Certain mutual fund share classes charge 12b-1 fees, which cover marketing, distribution and shareholder costs. But it is exceedingly rare for ETFs to carry such fees. And companies that convert mutual fund share classes with 12b-1 fees into ETFs could open themselves up to SEC scrutiny, the consultants say.

Conversions from mutual funds to ETFs are an examination priority for the SEC this year, according to the agenda it published last week. But the areas of inquiry that are outlined in the document were formulated from examinations conducted over the past year, said Carlo di Florio, global advisory leader at ACA Group.

“They’re coming in specifically and asking about the conversions,” he said. “They’re saying, ‘Describe for us the governance process that you have for the conversion. Describe for us why you’re doing it, the decision-making process, the disclosure around it.”

Agency examiners were also asking about potential conflicts of interest involved in such conversions as well as the disclosures firms made to investors about them, and all related documentation, he said.

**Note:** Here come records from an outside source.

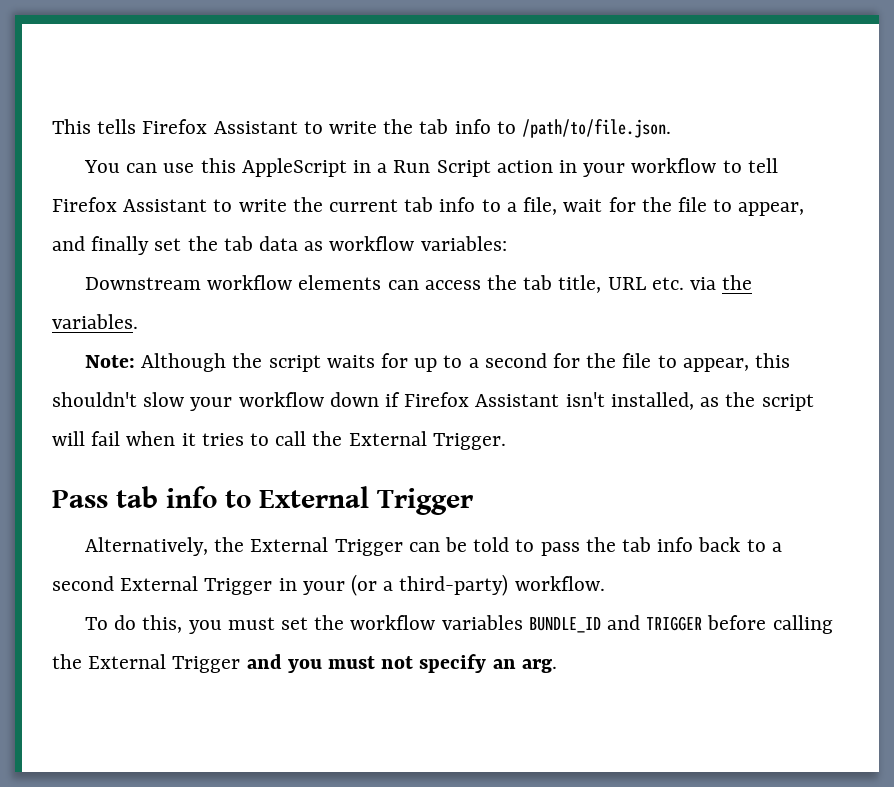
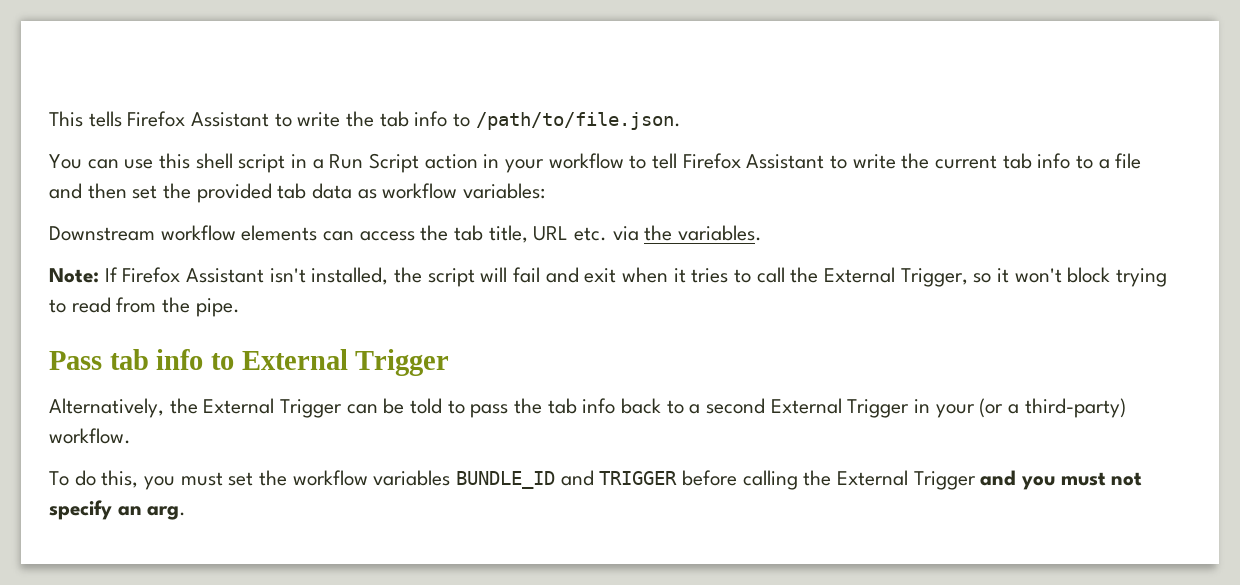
[241,158,347,177] AppleScript -> [195,153,286,173] shell script
[523,197,805,216] [52,236,218,255] file, wait for the file to appear, and finally set the -> [1115,153,1142,169] [49,183,272,203] file and then set the provided
[141,353,791,372] [52,392,401,411] Although the script waits for up to a second for the file to appear, this shouldn't slow your workflow down if -> [104,267,118,282] If
[700,397,720,407] as -> (389, 276) none
(121, 438) none -> [545,267,617,283] and exit
[432,433,506,450] Trigger. -> [900,267,1168,287] [49,297,240,317] Trigger, so it won't block trying to read from the pipe.

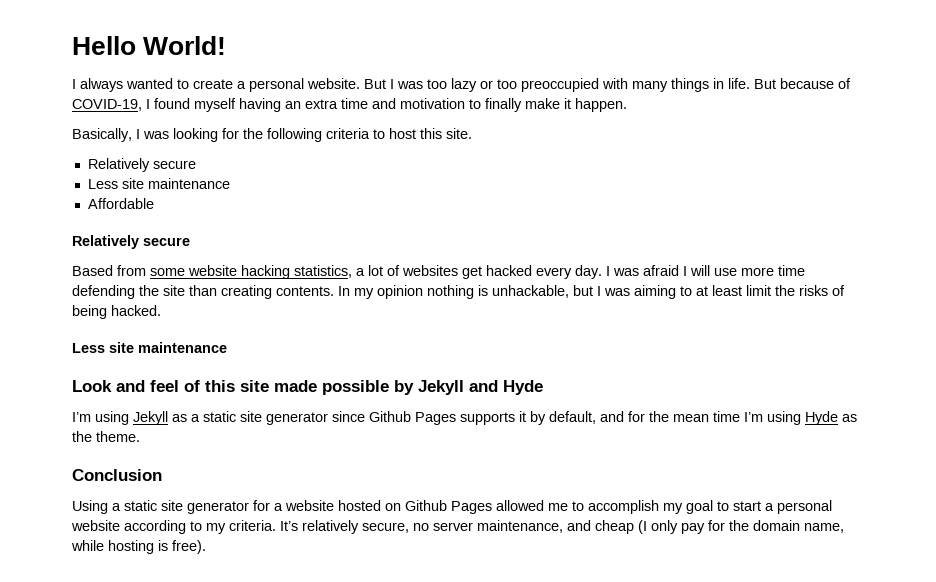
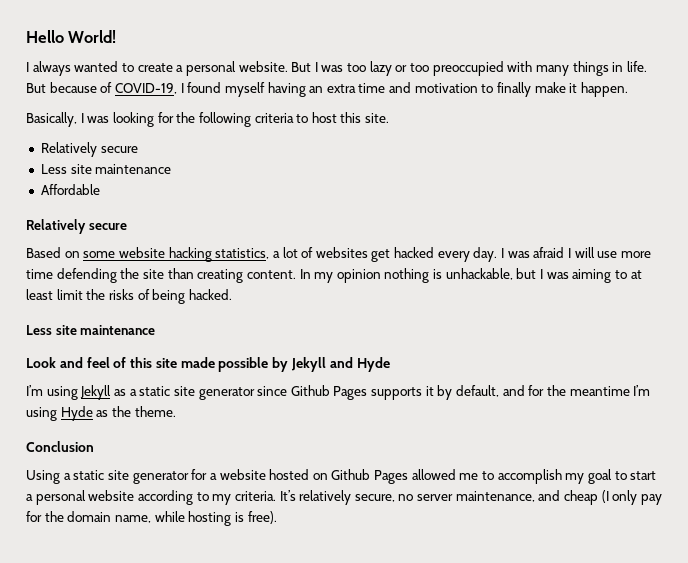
[117,265,146,276] from -> [64,251,80,258] on
[276,286,334,296] contents. -> [246,270,296,279] content.
[673,411,740,422] mean time -> [569,386,630,396] meantime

“If you’re converting, you want to make sure that the governance, the conflicts and the disclosure are in good shape so that investors understand what’s going on with that conversion and understand the money and how it flows in that conversion and what the benefit is to them as well as potential conflicts of interest,” he said.

The SEC had scrutinised these issues over the past year, but they had come into “sharper focus” recently, di Florio added. The SEC has not focused on any specific types of funds that are converting.

Part of that scrutiny involved the role of 12b-1 fees, said Chuck Martin, chief operating officer at Vigilant, a compliance consultancy.

It remains a grey area whether 12b-1 fees collected from mutual funds could be used to promote them as converted ETFs, said Andrew Davalla, a partner at Thompson Hine. As ETFs did not generally charge 12b-1 fees, eliminating 12b-1 fees before the switch occurs, and not at the moment of the change, would save the fund shareholders money, he added.

The SEC might also just be seeking to better understand the relatively new practice of conversion, Martin said.

“We’ve started to see a lot more conversions,” said Vadim Avdeychik, a partner at Clifford Chance. “They’re looking at what’s going on in the industry and responding.”

The SEC’s examination priorities also pointed to a number of relatively new ETF models that will receive SEC scrutiny, such as nontransparent ETFs and single-stock ETFs.

Nontransparent ETFs required agency exemptive relief, so the SEC was probably going to be looking at whether firms comply with the conditions of that relief, di Florio said.

Loan-focused funds raised resiliency and systemic risk questions in a high-interest-rate environment for the SEC examiners, di Florio said.

Volatility-linked and single-stock ETFs were complex and risky, raising disclosure and other issues, he added. On other industry and product innovations, such as cryptocurrency, business development corporations and environmental, social and governance investing, the SEC will be looking for similar issues around complexity, risk and disclosures.

SEC examiners were likely to ask about the potential risks associated with brokers and advisers recommending the products and whether they were appropriate for investors, given their investment objectives and risk profiles, di Florio said.

Overall, the SEC under chair Gary Gensler was focused on retail investor access to “the proliferation of new investment products that just look different than even in the recent past”, said Jessica Reece, a partner at Ropes & Gray.